Twitter has announced plans to route all links through a scanner in a bid to boost security and weed out malicious activity.
The move follows a partnership announced in November between URL shortening service Bit.ly and security companies VeriSign, Websense and Sophos.
“By routing all links submitted to Twitter through this new service, we can detect, intercept and prevent the spread of bad links across all of Twitter,” blogged Del Harvey, director of Twitter’s Trust and Safety team. “Even if a bad link is already sent out in an e-mail notification and somebody clicks on it, we’ll be able to keep that user safe.”
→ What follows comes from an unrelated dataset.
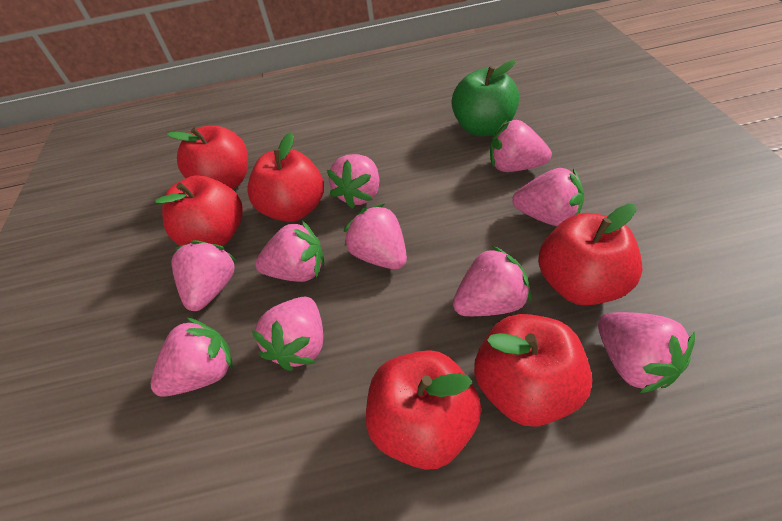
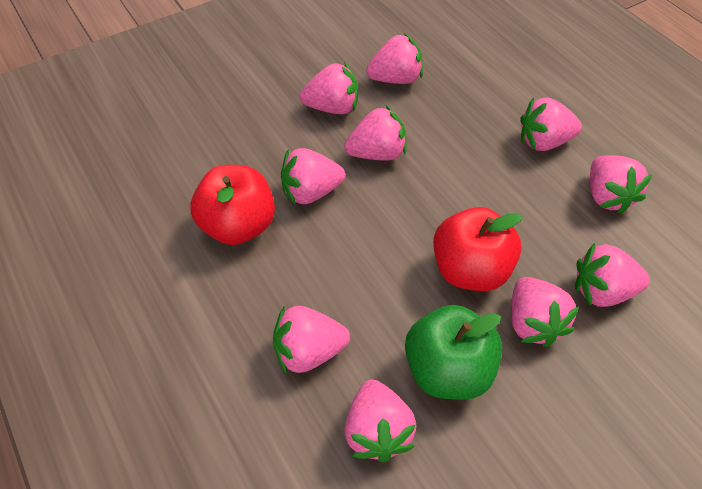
red apple: [155,175,243,246] [167,126,248,189] [247,132,324,222] [366,350,481,470] [474,314,592,427] [538,204,642,306] = 6 -> [191,165,275,245] [433,207,523,291] = 2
“Since these attacks occur primarily on Direct Messages and e-mail notifications about Direct Messages, this is where we have focused our initial efforts,” Harvey added. “For the most part, you will not notice this feature because it works behind the scenes but you may notice links shortened to twt.tl in Direct Messages and e-mail notifications.”
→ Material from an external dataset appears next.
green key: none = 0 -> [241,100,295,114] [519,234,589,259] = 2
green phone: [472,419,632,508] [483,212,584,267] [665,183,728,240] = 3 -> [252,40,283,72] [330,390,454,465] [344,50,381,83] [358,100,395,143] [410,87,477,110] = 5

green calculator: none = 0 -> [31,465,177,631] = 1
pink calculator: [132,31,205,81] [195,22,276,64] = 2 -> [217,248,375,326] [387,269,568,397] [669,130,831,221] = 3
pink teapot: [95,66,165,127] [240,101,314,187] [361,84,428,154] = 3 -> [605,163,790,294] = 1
Twitter security has been in the spotlight in the past two years as the number of users – and attacks – soared. In a new report by Barracuda Networks (PDF), researchers analyzed 19 million accounts and found that the Twitter crime rate – the percentage of accounts suspended each month due to suspicious or malicious activity – rose from 1.2 percent in 2006 to 12 percent in October 2009.
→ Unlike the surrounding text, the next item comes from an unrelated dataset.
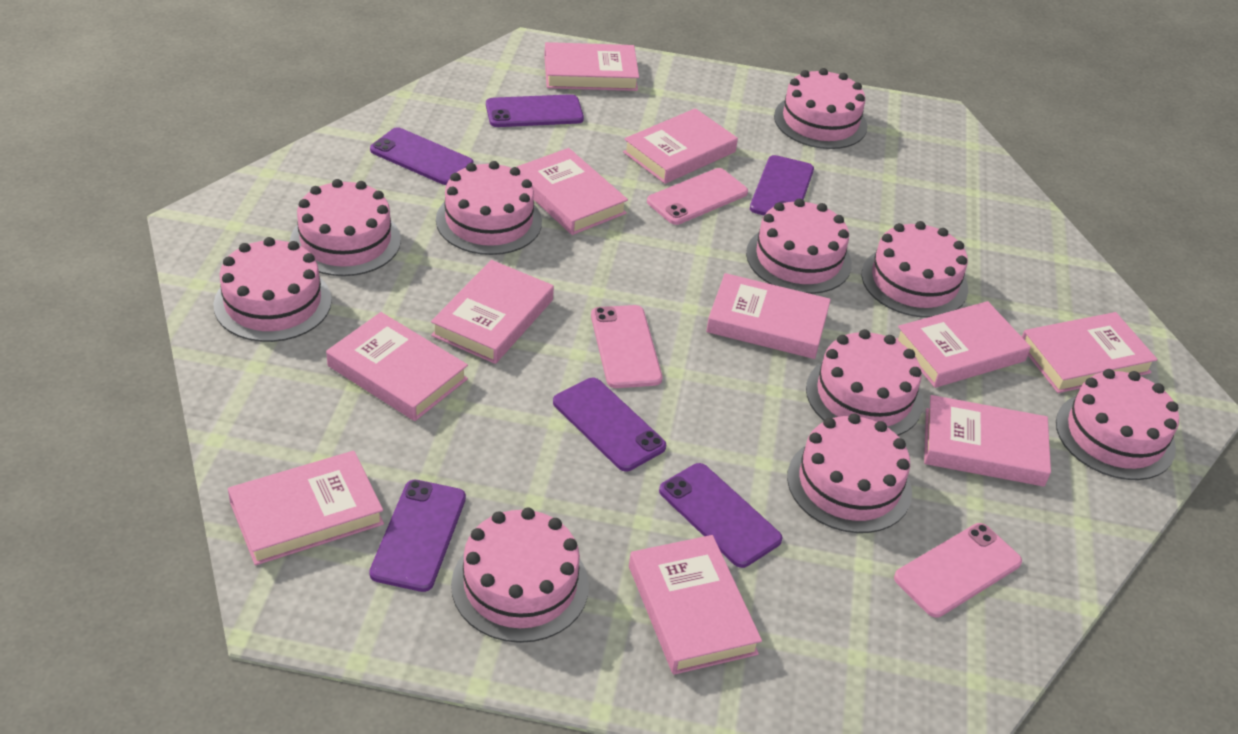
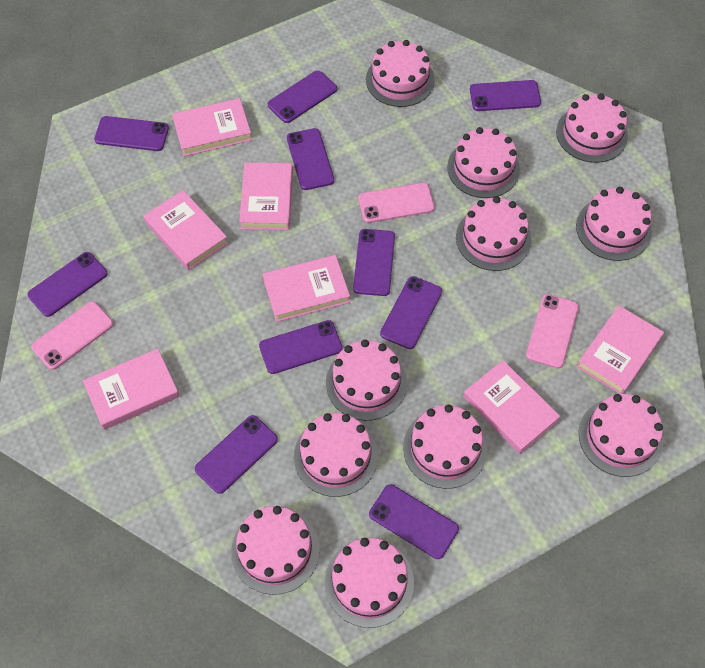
pink book: [228,451,384,566] [326,312,468,421] [431,260,554,364] [517,148,628,235] [544,42,639,91] [623,108,738,184] [629,535,762,675] [706,273,831,359] [895,301,1031,388] [924,395,1051,487] [1022,312,1158,393] = 11 -> [83,348,180,430] [144,190,228,270] [172,98,252,156] [239,162,293,230] [263,255,350,322] [463,360,560,454] [577,305,664,394] = 7
pink cake: [213,237,332,342] [290,179,401,276] [436,161,542,255] [451,508,589,643] [746,198,852,294] [774,68,867,149] [787,413,912,533] [806,329,923,436] [862,221,968,318] [1056,369,1179,480] = 10 -> [231,506,320,595] [294,413,378,497] [325,537,414,628] [326,340,407,421] [366,40,435,107] [403,405,487,489] [447,127,520,198] [456,196,531,271] [556,93,628,163] [576,187,652,261] [579,394,663,477] = 11
purple phone: [369,480,466,592] [370,127,473,185] [486,94,584,127] [553,378,666,471] [659,463,782,568] [750,155,814,215] = 6 -> [27,252,108,317] [94,116,169,151] [195,415,278,494] [259,320,343,374] [268,70,337,123] [287,128,334,190] [353,229,395,296] [369,484,459,559] [380,276,442,349] [470,80,541,111] = 10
Oftentimes the links lead to sites pushing rogue antivirus or other malware. Other times, they lead to phishing sites were the user is prompted to give up their Twitter account information, which can sell for as much as $1,000 in the cyber-underworld.
“What’s significant about the Twitter announcement is that they are announcing that there’s a security problem,” said Paul Judge, chief research officer and vice president at Barracuda Networks, told eWEEK.
Twitter currently uses a mix of algorithms, user reports and systems monitoring to determine if an account has been compromised. Judge, however, said the announcement sounds like Twitter is making a foray into the URL-shortening business, and the microblogging service should focus on leveraging user data effectively to take a more reputation-based approach to security.
For example, in the Barracuda report researchers found that just 27 percent of users have tweeted more than 10 times, and 34 percent have never tweeted since they opened their account. Twenty-six percent of users have at least 10 followers, and 40 percent are following at least 10 people. A drastic deviation from any of these statistics in a short period – such as a formerly dormant account suddenly sending out 40 messages in a day should send up a red flag, Judge said.
“There’s a handful of good people on Twitter that actually use the network, and then there are a lot of malicious accounts and inactive users, and there’s some very basic reputation approaches that can be used to sort out those two types of people,” he said.